The brawling and drinking occurred in a setting so thick with cigarette smoke, that you could take out a knife, and cut the smoke with it.
That’s what I heard recently, from Garry Burke who paid a brief visit to the hotel on an errand, many years ago when he was an adolescent. The smoke was so heavy you could cut it with a knife. Garry Burke said, and I paraphrase, “Talk about second-hand smoke!”
After we sold our house in Long Branch in July 2018 and before we bought a house in Stratford, we stayed at short-term rentals across Ontario and hotels across Europe, as I’ve noted at a previous post.
On the way back to Canada in September 2018, I picked up several books at the Amsterdam airport including a paperback copy of Norse Mythology (2018) by Neil Gaiman. The book features Gaiman’s retelling of Norse legends.

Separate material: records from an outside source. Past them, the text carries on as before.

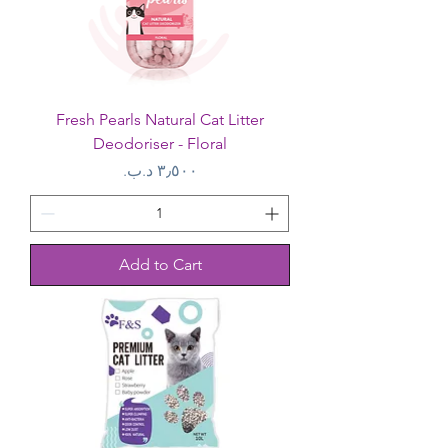
Fresh Pearls Natural Cat Litter
Deodoriser - Floral
Price
Add to Cart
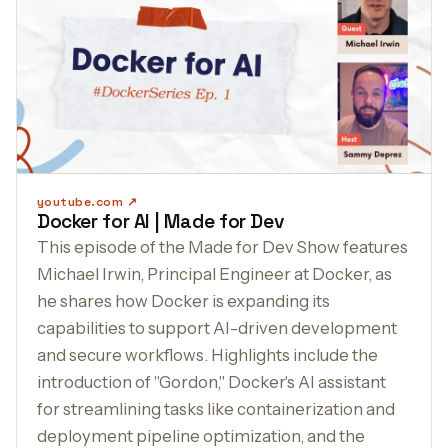
youtube.com
Docker for AI | Made for Dev
This episode of the Made for Dev Show features
Michael Irwin, Principal Engineer at Docker, as
he shares how Docker is expanding its
capabilities to support AI-driven development
and secure workflows. Highlights include the
introduction of "Gordon," Docker's AI assistant
for streamlining tasks like containerization and
deployment pipeline optimization, and the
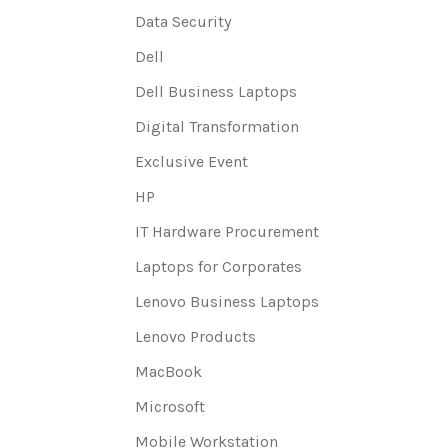
Data Security
Dell
Dell Business Laptops
Digital Transformation
Exclusive Event
HP
IT Hardware Procurement
Laptops for Corporates
Lenovo Business Laptops
Lenovo Products
MacBook
Microsoft
Mobile Workstation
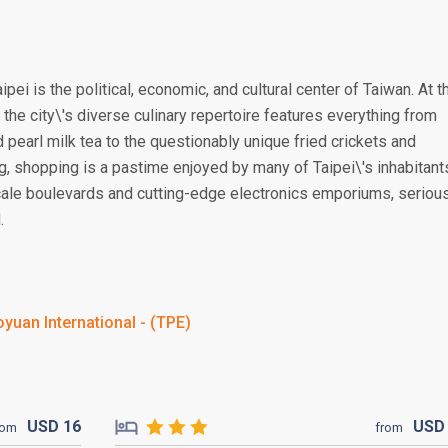
ipei is the political, economic, and cultural center of Taiwan. At t
 the city\'s diverse culinary repertoire features everything from
d pearl milk tea to the questionably unique fried crickets and
g, shopping is a pastime enjoyed by many of Taipei\'s inhabitant
scale boulevards and cutting-edge electronics emporiums, seriou
.
yuan International - (TPE)
USD
16
US
rom
from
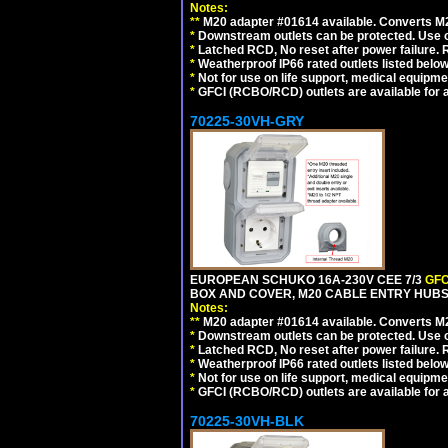
Notes:
**
M20 adapter #01614 available. Converts M20
*
Downstream outlets can be protected. Use on
*
Latched RCD, No reset after power failure. R
*
Weatherproof IP66 rated outlets listed below
*
Not for use on life support, medical equipme
*
GFCI (RCBO/RCD) outlets are available for al
70225-30VH-GRY
EUROPEAN SCHUKO 16A-230V CEE 7/3
GFC
BOX AND COVER, M20 CABLE ENTRY HUBS (
Notes:
**
M20 adapter #01614 available. Converts M20
*
Downstream outlets can be protected. Use on
*
Latched RCD, No reset after power failure. R
*
Weatherproof IP66 rated outlets listed below
*
Not for use on life support, medical equipme
*
GFCI (RCBO/RCD) outlets are available for al
70225-30VH-BLK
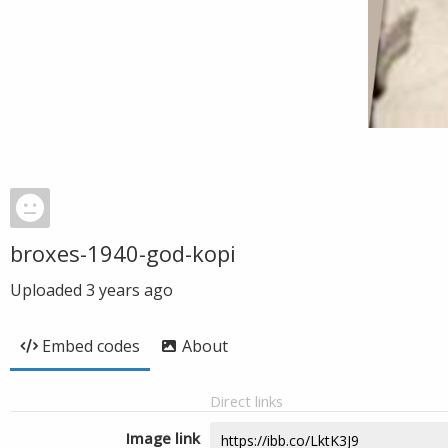
broxes-1940-god-kopi
Uploaded
3 years ago
Embed codes
About
Direct links
Image link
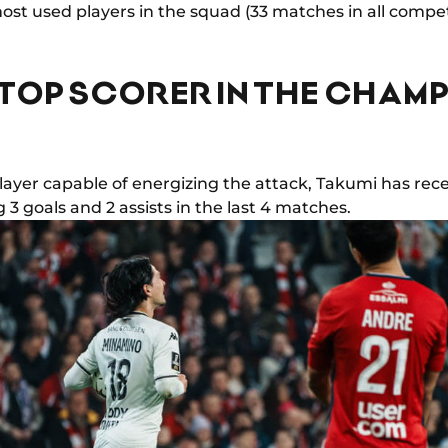
st used players in the squad (33 matches in all competi
TOP SCORER IN THE CHAM
layer capable of energizing the attack, Takumi has rec
3 goals and 2 assists in the last 4 matches.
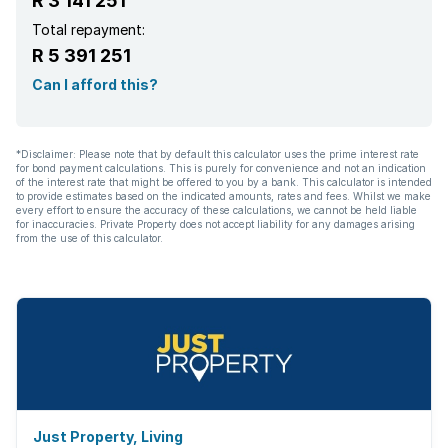
R 3 141 251
Total repayment:
R 5 391 251
Can I afford this?
*Disclaimer: Please note that by default this calculator uses the prime interest rate
for bond payment calculations. This is purely for convenience and not an indication
of the interest rate that might be offered to you by a bank. This calculator is intended
to provide estimates based on the indicated amounts, rates and fees. Whilst we make
every effort to ensure the accuracy of these calculations, we cannot be held liable
for inaccuracies. Private Property does not accept liability for any damages arising
from the use of this calculator.
Just Property, Living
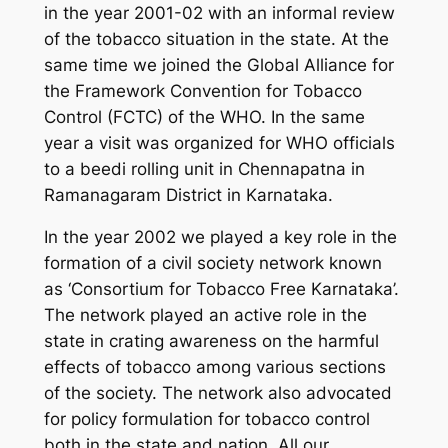
in the year 2001-02 with an informal review
of the tobacco situation in the state. At the
same time we joined the Global Alliance for
the Framework Convention for Tobacco
Control (FCTC) of the WHO. In the same
year a visit was organized for WHO officials
to a beedi rolling unit in Chennapatna in
Ramanagaram District in Karnataka.
In the year 2002 we played a key role in the
formation of a civil society network known
as ‘Consortium for Tobacco Free Karnataka’.
The network played an active role in the
state in crating awareness on the harmful
effects of tobacco among various sections
of the society. The network also advocated
for policy formulation for tobacco control
both in the state and nation. All our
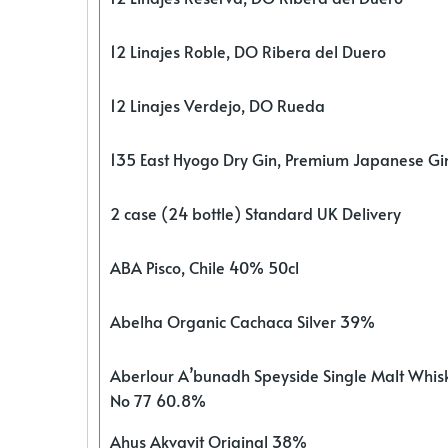
12 Linajes Roble, DO Ribera del Duero
12 Linajes Verdejo, DO Rueda
135 East Hyogo Dry Gin, Premium Japanese G
2 case (24 bottle) Standard UK Delivery
ABA Pisco, Chile 40% 50cl
Abelha Organic Cachaca Silver 39%
Aberlour A’bunadh Speyside Single Malt Whis
No 77 60.8%
Ahus Akvavit Original 38%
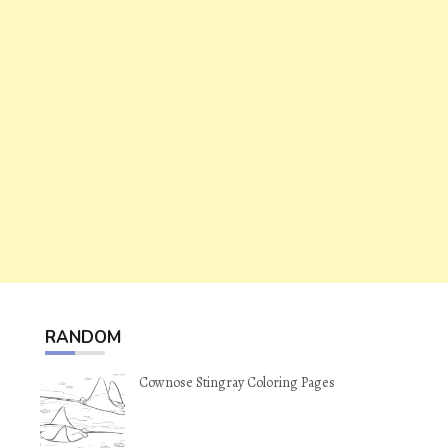
RANDOM
Cownose Stingray Coloring Pages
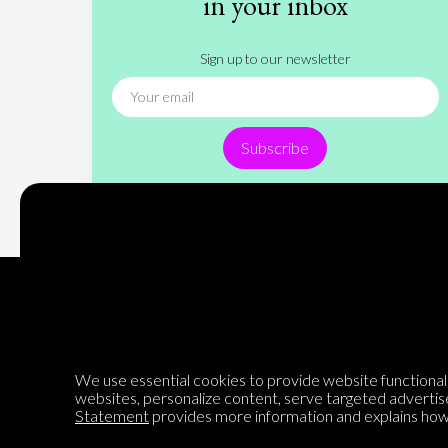
in your inbox
Sign up to our newsletter
Subscribe
Encyclopedia of Opinion
We use essential cookies to provide website functionalit
websites, personalize content, serve targeted advertis
Statement
provides more information and explains how 
We are mapping the world's opinions to help improve civil
discourse.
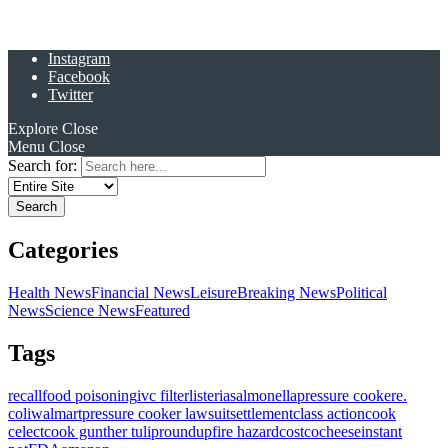
Instagram
Facebook
Twitter
Explore
Close
Menu
Close
Search for:
Categories
Health News
Financial News
Leisure
Breaking News
Political
News
Science News
Featured
Tags
recall
food poisoning
ivc filter
listeria
salmonella
pressure cooker
e.
coli
walmart
pressure cooker lawsuit
settlement
class action
cook
celect
cook gunther tulip
roundup
fire hazard
costco
cheese
instant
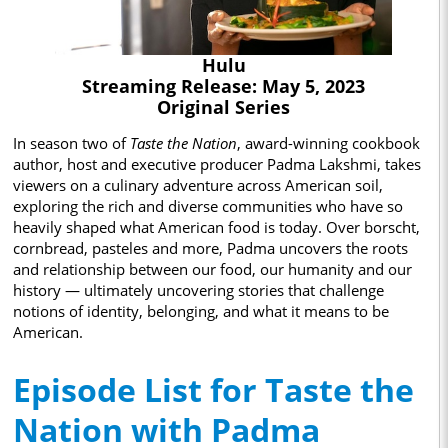
Hulu
Streaming Release: May 5, 2023
Original Series
In season two of
Taste the Nation
, award-winning cookbook
author, host and executive producer Padma Lakshmi, takes
viewers on a culinary adventure across American soil,
exploring the rich and diverse communities who have so
heavily shaped what American food is today. Over borscht,
cornbread, pasteles and more, Padma uncovers the roots
and relationship between our food, our humanity and our
history — ultimately uncovering stories that challenge
notions of identity, belonging, and what it means to be
American.
Episode List for Taste the
Nation with Padma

When I think of the brawling and drinking at the Eastwood Hotel of long ago, I think of the story of Valhalla, which is prominently featured in Norse mythology.
When I think of Valhalla, I also think about the Valhalla Inn, which used to be in place until 2009 where a condo now stands, along the 427 as you’re travelling north toward Burnamthorpe.
Often when I’ve driven by that location, I’ve thought about a remark, by a lawyer friend named Michael Niven who lives in Calgary.
He and I were both members of a board of directors of a national nonprofit organization that we both had been involved in founding at a conference in Banff, Alberta, in 1991. Some years later, we had an annual meeting for the organization, at our family’s home on Villa Road. On that occasion, Michael rented a room at the Valhalla Inn.
On the way to the airport after the board meeting, or on some other occasion during his visit to Toronto, I asked Michael Niven how his stay at the Valhalla Inn had turned out. “Oh,” he said, and I paraphrase, “it’s a good place to stay. It’s a place that’s in keeping with my station in life.” (Michael has a sense of humour.)
I liked the expression – “my station in life.” From time to time I’ve been reading extensively about the history of the British empire, and Michaels’ remark reminded me of how, in the mythology related to the British empire, each person was assigned to a particular station in life, and everybody (from highest to lowest) was expected to affirm contentment with being an integral player in the vast expanses, and vast populations, of the empire.